Intro to Session Storage

Transcript

00:00 Let's get into session storage. This is where we're going to start getting into a little bit of actual Auth stuff. But this is another one of those underlying technologies that Auth really relies on is session storage in the cookie. So, cookies can be configured in a variety of ways and three of them that are very important for Auth

00:18 are that the cookie is only accessible via HTTP. That means that only the browser has access to it and it does not share that with any client-side JavaScript and then it sends that cookie over to the server. So, the server actually, as far as our code is concerned, server is the only thing that has access to these cookies, which is desired.

00:38 And then also signed. So, that means that a user couldn't generate their own cookie and try to pretend to be somebody else. And so, we use a special secret key that only we know to cryptographically sign the cookie value

00:55 so that when we read it on the server side, we verify that yes, I did make this cookie or no, somebody else made this cookie and I will not accept it. And then finally, secure. So, it should only work on HTTPS and that just is a given now.

01:12 We should only be operating on HTTPS and if somebody is connecting to your site on HTTP, then we shouldn't be giving them a cookie because there could be all sorts of vulnerabilities that they are subject to. So, we will not send any cookies unless it's secure.

01:29 Okay, so in Remix, there are some utilities for working with cookies and I copied some of this from the docs. And so, here you have this create cookie and that gives you the cookie value that you can then serialize and stuff. And there are options that you can provide for these different things, but we're not going to be using this API.

01:47 Instead, we're going to be using the cookie session storage because this allows us to create a session object which we can then set and get and flash different values to and we'll learn all about that in this exercise.

02:01 So, you create the cookie session storage and then you can configure your cookie in a very similar way to what you can do up here. So, here you give it a name, so that is like what that cookie name will appear as in your cookies listed here.

02:18 And in fact, like all of this config ends up showing up in here. So, the name, the value, domain, the path, when it expires, what is this? That's the size, I think. HTTP only, secure, same site. I think this one's priority.

02:35 This one is, come on, we need some accessibility experts in here. What does that say? It is partition something. Clearly, I don't use this particular property, but partition key.

02:49 Okay, so all this stuff we can configure and not all of it do we necessarily need to. So, the domain, that's going to just default to whatever domain you're on. The path is also related.

03:01 It's just what part of this particular application does, as far as the route is concerned, what part of that does this cookie apply to? So, if you say slash admin and you set a cookie there, that will not apply to slash users or whatever.
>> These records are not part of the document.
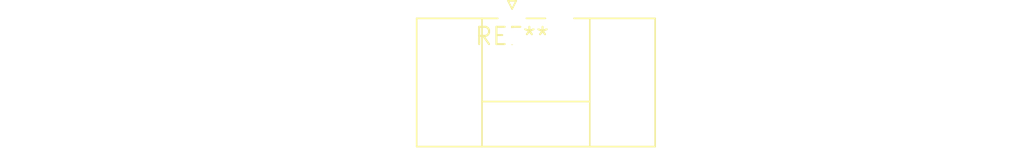
<source format=kicad_pcb>
(kicad_pcb (version 20240108) (generator pcbnew)

  (general
    (thickness 1.6)
  )

  (paper "A4")
  (layers
    (0 "F.Cu" signal)
    (31 "B.Cu" signal)
    (32 "B.Adhes" user "B.Adhesive")
    (33 "F.Adhes" user "F.Adhesive")
    (34 "B.Paste" user)
    (35 "F.Paste" user)
    (36 "B.SilkS" user "B.Silkscreen")
    (37 "F.SilkS" user "F.Silkscreen")
    (38 "B.Mask" user)
    (39 "F.Mask" user)
    (40 "Dwgs.User" user "User.Drawings")
    (41 "Cmts.User" user "User.Comments")
    (42 "Eco1.User" user "User.Eco1")
    (43 "Eco2.User" user "User.Eco2")
    (44 "Edge.Cuts" user)
    (45 "Margin" user)
    (46 "B.CrtYd" user "B.Courtyard")
    (47 "F.CrtYd" user "F.Courtyard")
    (48 "B.Fab" user)
    (49 "F.Fab" user)
    (50 "User.1" user)
    (51 "User.2" user)
    (52 "User.3" user)
    (53 "User.4" user)
    (54 "User.5" user)
    (55 "User.6" user)
    (56 "User.7" user)
    (57 "User.8" user)
    (58 "User.9" user)
  )

  (setup
    (pad_to_mask_clearance 0)
    (pcbplotparams
      (layerselection 0x00010fc_ffffffff)
      (plot_on_all_layers_selection 0x0000000_00000000)
      (disableapertmacros false)
      (usegerberextensions false)
      (usegerberattributes false)
      (usegerberadvancedattributes false)
      (creategerberjobfile false)
      (dashed_line_dash_ratio 12.000000)
      (dashed_line_gap_ratio 3.000000)
      (svgprecision 4)
      (plotframeref false)
      (viasonmask false)
      (mode 1)
      (useauxorigin false)
      (hpglpennumber 1)
      (hpglpenspeed 20)
      (hpglpendiameter 15.000000)
      (dxfpolygonmode false)
      (dxfimperialunits false)
      (dxfusepcbnewfont false)
      (psnegative false)
      (psa4output false)
      (plotreference false)
      (plotvalue false)
      (plotinvisibletext false)
      (sketchpadsonfab false)
      (subtractmaskfromsilk false)
      (outputformat 1)
      (mirror false)
      (drillshape 1)
      (scaleselection 1)
      (outputdirectory "")
    )
  )

  (net 0 "")

  (footprint "PhoenixContact_MC_1,5_2-GF-3.5_1x02_P3.50mm_Horizontal_ThreadedFlange" (layer "F.Cu") (at 0 0))

)

</source>
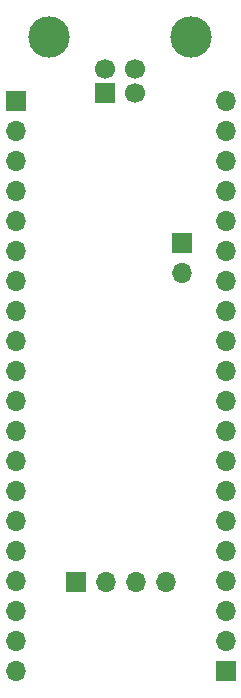
<source format=gbr>
%TF.GenerationSoftware,KiCad,Pcbnew,(6.0.11)*%
%TF.CreationDate,2024-08-13T15:35:31-05:00*%
%TF.ProjectId,PicoAlt,5069636f-416c-4742-9e6b-696361645f70,rev?*%
%TF.SameCoordinates,Original*%
%TF.FileFunction,Soldermask,Bot*%
%TF.FilePolarity,Negative*%
%FSLAX46Y46*%
G04 Gerber Fmt 4.6, Leading zero omitted, Abs format (unit mm)*
G04 Created by KiCad (PCBNEW (6.0.11)) date 2024-08-13 15:35:31*
%MOMM*%
%LPD*%
G01*
G04 APERTURE LIST*
%ADD10R,1.700000X1.700000*%
%ADD11C,1.700000*%
%ADD12C,3.500000*%
%ADD13O,1.700000X1.700000*%
G04 APERTURE END LIST*
D10*
%TO.C,J2*%
X147290000Y-78040000D03*
D11*
X149790000Y-78040000D03*
X149790000Y-76040000D03*
X147290000Y-76040000D03*
D12*
X154560000Y-73330000D03*
X142520000Y-73330000D03*
%TD*%
D10*
%TO.C,J3*%
X144770000Y-119460000D03*
D13*
X147310000Y-119460000D03*
X149850000Y-119460000D03*
X152390000Y-119460000D03*
%TD*%
D10*
%TO.C,JP1*%
X153790000Y-90760000D03*
D13*
X153790000Y-93300000D03*
%TD*%
D10*
%TO.C,J5*%
X157480000Y-127000000D03*
D13*
X157480000Y-124460000D03*
X157480000Y-121920000D03*
X157480000Y-119380000D03*
X157480000Y-116840000D03*
X157480000Y-114300000D03*
X157480000Y-111760000D03*
X157480000Y-109220000D03*
X157480000Y-106680000D03*
X157480000Y-104140000D03*
X157480000Y-101600000D03*
X157480000Y-99060000D03*
X157480000Y-96520000D03*
X157480000Y-93980000D03*
X157480000Y-91440000D03*
X157480000Y-88900000D03*
X157480000Y-86360000D03*
X157480000Y-83820000D03*
X157480000Y-81280000D03*
X157480000Y-78740000D03*
%TD*%
D10*
%TO.C,J4*%
X139700000Y-78740000D03*
D13*
X139700000Y-81280000D03*
X139700000Y-83820000D03*
X139700000Y-86360000D03*
X139700000Y-88900000D03*
X139700000Y-91440000D03*
X139700000Y-93980000D03*
X139700000Y-96520000D03*
X139700000Y-99060000D03*
X139700000Y-101600000D03*
X139700000Y-104140000D03*
X139700000Y-106680000D03*
X139700000Y-109220000D03*
X139700000Y-111760000D03*
X139700000Y-114300000D03*
X139700000Y-116840000D03*
X139700000Y-119380000D03*
X139700000Y-121920000D03*
X139700000Y-124460000D03*
X139700000Y-127000000D03*
%TD*%
M02*

</source>
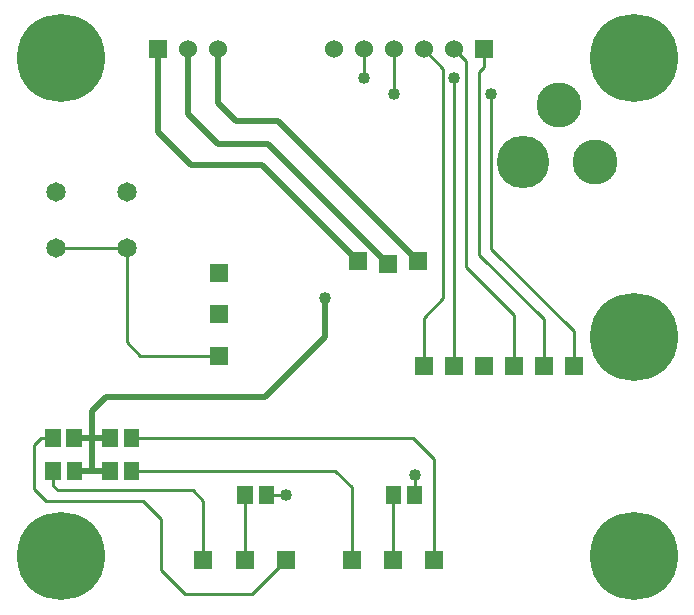
<source format=gbr>
G04 start of page 2 for group 0 idx 0 *
G04 Title: (unknown), top *
G04 Creator: pcb 20140316 *
G04 CreationDate: Mon 19 Dec 2016 04:58:44 AM GMT UTC *
G04 For: railfan *
G04 Format: Gerber/RS-274X *
G04 PCB-Dimensions (mil): 2250.00 2000.00 *
G04 PCB-Coordinate-Origin: lower left *
%MOIN*%
%FSLAX25Y25*%
%LNTOP*%
%ADD26C,0.0350*%
%ADD25C,0.0380*%
%ADD24C,0.1250*%
%ADD23C,0.0420*%
%ADD22C,0.1100*%
%ADD21C,0.1285*%
%ADD20R,0.0512X0.0512*%
%ADD19C,0.0650*%
%ADD18C,0.0600*%
%ADD17C,0.1750*%
%ADD16C,0.0001*%
%ADD15C,0.1500*%
%ADD14C,0.2937*%
%ADD13C,0.0200*%
%ADD12C,0.0400*%
%ADD11C,0.0100*%
G54D11*X40543Y56500D02*X134500D01*
X40543Y45500D02*X108500D01*
G54D12*X69728Y111500D02*X69673Y111445D01*
G54D11*X64555Y35445D02*Y15673D01*
G54D13*X85000Y70000D02*X105000Y90000D01*
Y103000D01*
X116000Y115500D02*X84000Y147500D01*
X126000Y114500D02*X86000Y154500D01*
X59500Y164500D02*Y186000D01*
X136000Y115500D02*X89500Y162000D01*
X84000Y147500D02*X60500D01*
X49500Y158500D01*
X86000Y154500D02*X69500D01*
X59500Y164500D01*
X89500Y162000D02*X75500D01*
X69500Y168000D01*
G54D11*X128000Y186000D02*Y171000D01*
G54D13*X69500Y168000D02*Y186000D01*
G54D11*X118000Y176500D02*Y186000D01*
X144500Y179500D02*X138000Y186000D01*
X152000Y182000D02*X148000Y186000D01*
X158000Y180000D02*Y186000D01*
X144500Y103000D02*Y179500D01*
X148000Y80500D02*Y176500D01*
X152000Y113500D02*Y182000D01*
X160500Y171000D02*Y119500D01*
X156500Y117500D02*Y178500D01*
X158000Y180000D01*
X178000Y80500D02*Y96000D01*
X160500Y119500D02*X188000Y92000D01*
X178000Y96000D02*X156500Y117500D01*
X188000Y92000D02*Y80500D01*
X168000D02*Y97500D01*
X152000Y113500D01*
X134500Y56500D02*X141500Y49500D01*
X138000Y80500D02*Y96500D01*
X144500Y103000D01*
X141500Y49500D02*Y15787D01*
X141614Y15673D01*
X135000Y44000D02*Y37500D01*
X108500Y45500D02*X114000Y40000D01*
Y15728D01*
X114055Y15673D01*
X127835D02*Y37500D01*
X14457Y45500D02*Y40543D01*
X14414Y56500D02*X10500D01*
X8000Y54000D01*
Y39500D01*
X12000Y35500D01*
X14457Y40543D02*X16000Y39000D01*
X61000D01*
X64555Y35445D01*
X12000Y35500D02*X44500D01*
X50500Y29500D01*
Y12500D01*
X58500Y4500D01*
X80941D01*
X92114Y15673D01*
X92000Y37500D02*X85543D01*
X78335Y15673D02*Y37500D01*
G54D13*X21543Y45500D02*X33457D01*
Y56500D02*X21500D01*
X27500Y45500D02*Y65500D01*
X32000Y70000D01*
X85000D01*
G54D11*X15400Y119800D02*X39000D01*
Y88500D01*
G54D13*X49500Y158500D02*Y186000D01*
G54D11*X39000Y88500D02*X43614Y83886D01*
X69673D01*
G54D14*X208000Y183000D03*
G54D15*X183000Y167500D03*
G54D14*X208000Y90000D03*
G54D16*G36*
X175000Y83500D02*Y77500D01*
X181000D01*
Y83500D01*
X175000D01*
G37*
G36*
X185000D02*Y77500D01*
X191000D01*
Y83500D01*
X185000D01*
G37*
G36*
X133000Y118500D02*Y112500D01*
X139000D01*
Y118500D01*
X133000D01*
G37*
G54D17*X171000Y148500D03*
G54D15*X195000D03*
G54D16*G36*
X155000Y189000D02*Y183000D01*
X161000D01*
Y189000D01*
X155000D01*
G37*
G54D18*X148000Y186000D03*
X138000D03*
X128000D03*
X118000D03*
X108000D03*
G54D16*G36*
X46500Y189000D02*Y183000D01*
X52500D01*
Y189000D01*
X46500D01*
G37*
G54D18*X59500Y186000D03*
X69500D03*
G54D19*X15400Y119800D03*
X39000D03*
X15400Y138500D03*
X39000D03*
G54D14*X17000Y17000D03*
Y183000D03*
G54D16*G36*
X66673Y114445D02*Y108445D01*
X72673D01*
Y114445D01*
X66673D01*
G37*
G36*
Y100665D02*Y94665D01*
X72673D01*
Y100665D01*
X66673D01*
G37*
G36*
Y86886D02*Y80886D01*
X72673D01*
Y86886D01*
X66673D01*
G37*
G36*
X61555Y18673D02*Y12673D01*
X67555D01*
Y18673D01*
X61555D01*
G37*
G36*
X75335D02*Y12673D01*
X81335D01*
Y18673D01*
X75335D01*
G37*
G36*
X89114D02*Y12673D01*
X95114D01*
Y18673D01*
X89114D01*
G37*
G54D14*X208000Y17000D03*
G54D16*G36*
X135000Y83500D02*Y77500D01*
X141000D01*
Y83500D01*
X135000D01*
G37*
G36*
X155000D02*Y77500D01*
X161000D01*
Y83500D01*
X155000D01*
G37*
G36*
X165000D02*Y77500D01*
X171000D01*
Y83500D01*
X165000D01*
G37*
G36*
X145000D02*Y77500D01*
X151000D01*
Y83500D01*
X145000D01*
G37*
G36*
X113000Y118500D02*Y112500D01*
X119000D01*
Y118500D01*
X113000D01*
G37*
G36*
X123000Y117500D02*Y111500D01*
X129000D01*
Y117500D01*
X123000D01*
G37*
G36*
X111055Y18673D02*Y12673D01*
X117055D01*
Y18673D01*
X111055D01*
G37*
G36*
X124835D02*Y12673D01*
X130835D01*
Y18673D01*
X124835D01*
G37*
G36*
X138614D02*Y12673D01*
X144614D01*
Y18673D01*
X138614D01*
G37*
G54D20*X21543Y45893D02*Y45107D01*
X33457Y45893D02*Y45107D01*
X40543Y45893D02*Y45107D01*
X33457Y56893D02*Y56107D01*
X40543Y56893D02*Y56107D01*
X14414Y56893D02*Y56107D01*
X21500Y56893D02*Y56107D01*
X14457Y45893D02*Y45107D01*
X85543Y37893D02*Y37107D01*
X78457Y37893D02*Y37107D01*
X135043Y37893D02*Y37107D01*
X127957Y37893D02*Y37107D01*
G54D12*X105000Y103000D03*
X92000Y37500D03*
X135000Y44000D03*
X148000Y176500D03*
X118000D03*
X128000Y171000D03*
X160500D03*
G54D13*G54D21*G54D22*G54D21*G54D23*G54D24*G54D22*G54D25*G54D26*G54D21*G54D23*G54D21*G54D23*M02*

</source>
Then you can specify when you want it to expire.

03:20 We're going to talk about expiration a little bit later in the workshop. But, yeah, so you have max age and expires that allow you to determine when this cookie expires, which is really nice so that you can proactively or time how long a cookie is going to live in their cookie jar for.

03:39 And then here's HTTP only and secrets is used for that serialization and signing, and so we're going to talk about that. And then secure, we'll talk about that as well, and our same site. So, lots of stuff to do with session storage, and we're going to be using session storage a lot in this workshop.

03:57 So, buckle up. It's going to be fun.